Yani sıcak iklimde yaşayan Tilki, Tilki olmaktan çıkıp Çakal olmamıştır. Kutuptaki Tilkiye, Çakal denmiyor. Tilki, Tanzanya'da da, Alaska'da da yaşasa, ona 'Tilki' deniyor. Yani buradaki değişiklik aslî karekterlerde (kimlikte) değil, sekonder (edinilmiş) karakterlerdedir.

*Bu gün için Dünyada 8.75 milyon canlı türünün olduğu, bunlardan sadece 1.2 milyonunun tanımlandığı bilinmektedir.

İnsan türü de bunlardan sadece birisidir. İnsan'da 46 Kromozomlu (23 çift) bir kalıtım vardır.100 trilyona yakın hücreden müteşekkil normal bir insanın vücudunda, bütün karakterleri (Beyninden tırnağına, Gözünden kılına, vs.vs. kadar), yarısını Annesinden, diğer yarısını da Babasından (23+23) aldığı bu 23 çift kromozomda bulunan DNA'da depolanmıştır.
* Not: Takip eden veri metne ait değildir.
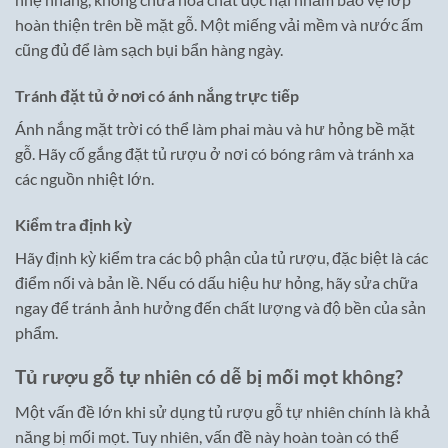
hoàn thiện trên bề mặt gỗ. Một miếng vải mềm và nước ấm
cũng đủ để làm sạch bụi bẩn hàng ngày.
Tránh đặt tủ ở nơi có ánh nắng trực tiếp
Ánh nắng mặt trời có thể làm phai màu và hư hỏng bề mặt
gỗ. Hãy cố gắng đặt tủ rượu ở nơi có bóng râm và tránh xa
các nguồn nhiệt lớn.
Kiểm tra định kỳ
Hãy định kỳ kiểm tra các bộ phận của tủ rượu, đặc biệt là các
điểm nối và bản lề. Nếu có dấu hiệu hư hỏng, hãy sửa chữa
ngay để tránh ảnh hưởng đến chất lượng và độ bền của sản
phẩm.
Tủ rượu gỗ tự nhiên có dễ bị mối mọt không?
Một vấn đề lớn khi sử dụng tủ rượu gỗ tự nhiên chính là khả
năng bị mối mọt. Tuy nhiên, vấn đề này hoàn toàn có thể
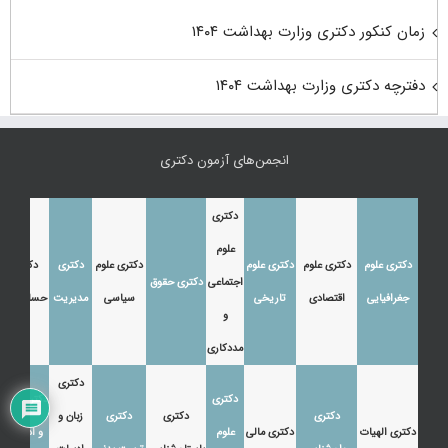
زمان کنکور دکتری وزارت بهداشت ۱۴۰۴
دفترچه دکتری وزارت بهداشت ۱۴۰۴
انجمن‌های آزمون دکتری
دکتری
علوم
دکتری علوم
دکتری علوم
دکتری علوم
دکتری علوم
دکتری
دکتری
اجتماعی
دکتری حقوق
جغرافیایی
اقتصادی
تاریخی
سیاسی
مدیریت
حسابداری
و
مددکاری
دکتری
دکتری
دکتری زبان
دکتری
دکتری
دکتری
زبان و
دکتری الهیات
دکتری مالی
علوم
و ادبیات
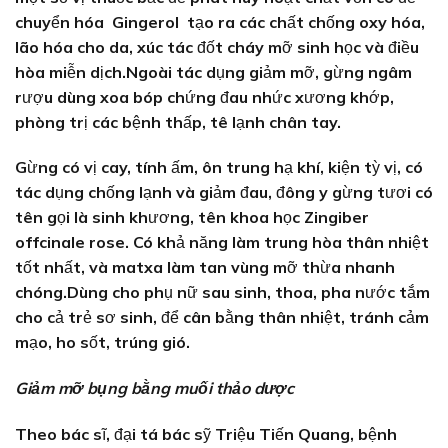
chuyển hóa Gingerol tạo ra các chất chống oxy hóa,
lão hóa cho da, xúc tác đốt cháy mỡ sinh học và điều
hòa miễn dịch.Ngoài tác dụng giảm mỡ, gừng ngâm
rượu dùng xoa bóp chứng đau nhức xương khớp,
phòng trị các bệnh thấp, tê lạnh chân tay.
Gừng có vị cay, tính ấm, ôn trung hạ khí, kiện tỳ vị, có
tác dụng chống lạnh và giảm đau, đông y gừng tươi có
tên gọi là sinh khương, tên khoa học Zingiber
offcinale rose. Có khả năng làm trung hòa thân nhiệt
tốt nhất, và matxa làm tan vùng mỡ thừa nhanh
chóng.Dùng cho phụ nữ sau sinh, thoa, pha nước tắm
cho cả trẻ sơ sinh, để cân bằng thân nhiệt, tránh cảm
mạo, ho sốt, trúng gió.
Giảm mỡ bụng bằng muối thảo dược
Theo bác sĩ, đại tá bác sỹ Triệu Tiến Quang, bệnh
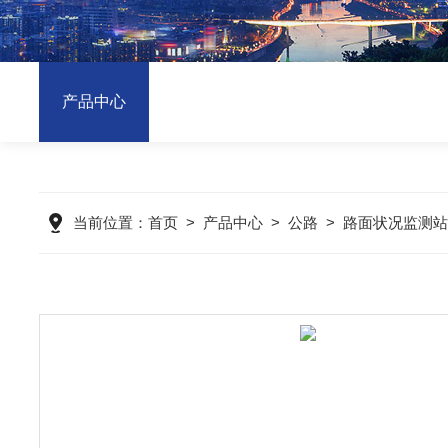
产品中心
当前位置：
首页
>
产品中心
>
公路
>
路面状况监测站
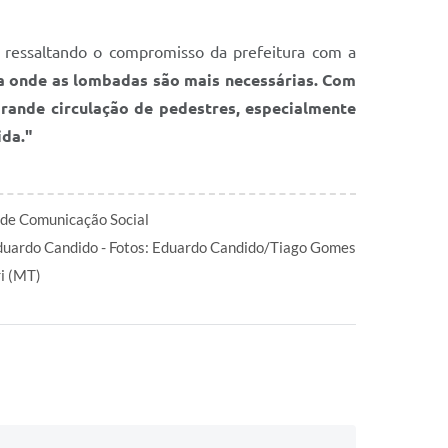
, ressaltando o compromisso da prefeitura com a
da onde as lombadas são mais necessárias. Com
grande circulação de pedestres, especialmente
ida."
 de Comunicação Social
duardo Candido - Fotos: Eduardo Candido/Tiago Gomes
ri (MT)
Babanın karekterleri tohum hücresiyle (sperm hücresi), Annenin karakterleri de yumurta hücresiyle (ovum hücresi) taşınır. Bu iki hücre (sperm ve ovum) döl yatağında birleşerek 'Zigot' adı verilen yeni doğacak olan bebeğin (insanın) atasını teşkil ederler. İşte doğacak bebeğin bedenî ve ruhî bütün özellikleri bu Zigot ana hücresinden gelerek şekillenecektir.